──────── Data listing

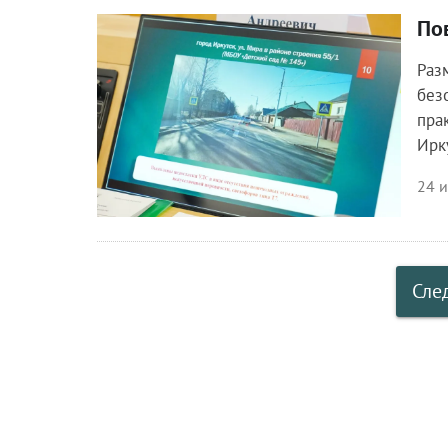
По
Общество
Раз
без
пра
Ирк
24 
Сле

────────────────
──────── Data listing

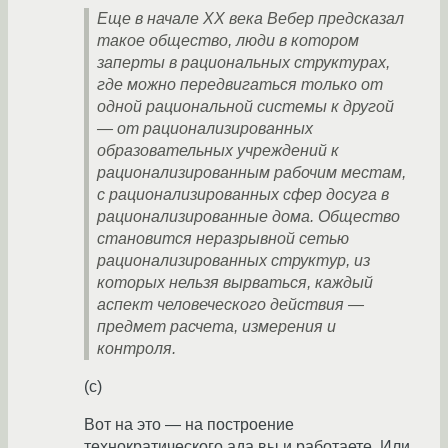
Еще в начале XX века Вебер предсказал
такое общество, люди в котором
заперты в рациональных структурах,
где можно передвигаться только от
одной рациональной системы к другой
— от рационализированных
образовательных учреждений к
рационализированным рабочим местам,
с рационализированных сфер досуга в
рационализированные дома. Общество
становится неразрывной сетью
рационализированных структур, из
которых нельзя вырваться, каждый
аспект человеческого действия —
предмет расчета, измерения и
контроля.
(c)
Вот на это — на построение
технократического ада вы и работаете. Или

────────────────
──────── Data listing

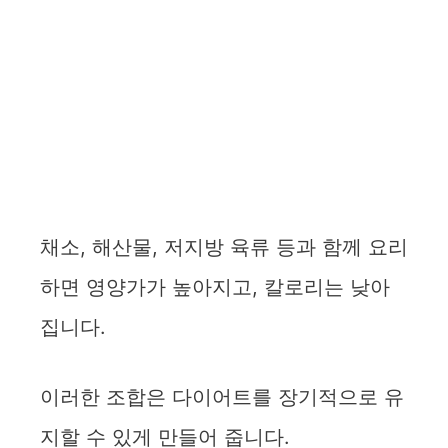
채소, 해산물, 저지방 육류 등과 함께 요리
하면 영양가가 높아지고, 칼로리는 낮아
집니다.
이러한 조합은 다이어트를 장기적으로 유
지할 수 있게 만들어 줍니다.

────────────────

> **Instruction**
Write out, word for word, the lines of the records from the one containing "채소, 해산물, 저지방 육류 등과 함께 요리" through the one containing "지할 수 있게 만들어 줍니다.", including both of those lines.

> **Solution**
채소, 해산물, 저지방 육류 등과 함께 요리
하면 영양가가 높아지고, 칼로리는 낮아
집니다.
이러한 조합은 다이어트를 장기적으로 유
지할 수 있게 만들어 줍니다.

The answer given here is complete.